Not OP. I prefer JAX for non-AI tasks in scientific computing because of the different mental model than PyTorch. In JAX, you think about functions and gradients of functions. In PyTorch you think about tensors which accumulate a gradient while being manipulated through functions. JAX just suits my way of thinking much better.

I also like that jax.jit forces you to write "functional" functions free of side effects or inplace array updates. It might feel weird at first (and not every algorithm is suited for this style) but ultimately it leads to clearer and faster code.

I am surprised that JIT in PyTorch gets so little attention. Maybe it's less impactful for PyTorch's usual usecase of large networks, as opposed to general scientific computing?


>I also like that jax.jit forces you to write "functional" functions free of side effects or inplace array updates. It might feel weird at first (and not every algorithm is suited for this style) but ultimately it leads to clearer and faster code.

It's not weird. It's actually the most natural way of doing things for me.
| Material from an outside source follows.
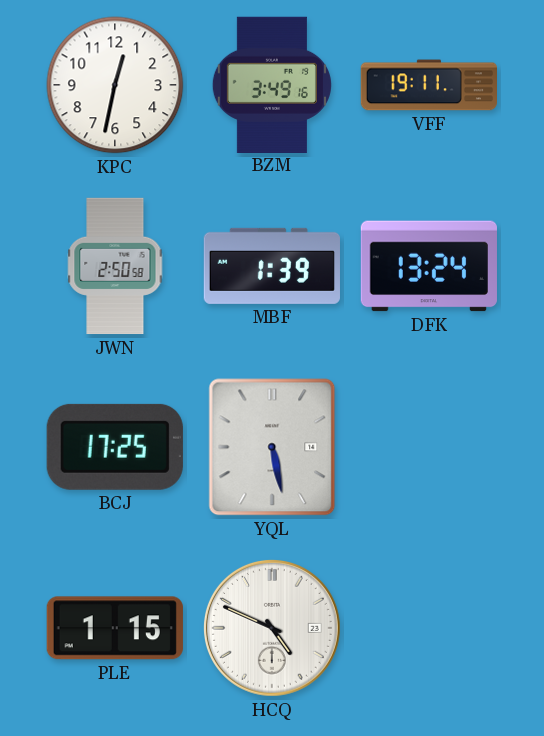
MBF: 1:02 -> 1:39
You just write down your math equations as JAX and you're done.


> You just write down your math equations as JAX and you're done.

It's natural when your basic unit is a whole vector (tensor), manipulated by some linear algebra expression. It's less natural if your basic unit is an element of a vector.

If you're solving sudoku, for example, the obvious 'update' is in-place.

In-place updates are also often the right answer for performance reasons, such as writing the output of a .map() operation directly to the destination tensor. Jax leans heavily on compile-time optimizations to turn the mathematically-nice code into computer-nice code, so the delta between eager-Jax and compiled-Jax is much larger than the delta between eager-Pytorch and compiled-Pytorch.


Not Op. I have production / scale experience in PyTorch and toy/hobby experience in JAX. I wish I could have time time or liberty to use JAX more. It consists of small, orthogonal set of ideas that combine like lego blocks. I can attempt to reason from first principals about performance. The documentation is super readable and strives to make you understand things.

JAX seems well engineered. One would argue so was TensorFlow. But ideas behind JAX were built outside Google (autograd) so it has struck right balance with being close to idiomatic Python / Numpy.

PyTorch is where the tailwinds are, though. It is a wildly successful project which has acquired ton of code over the years. So it is little harder to figure out how something works (say torch-compile) from first principles.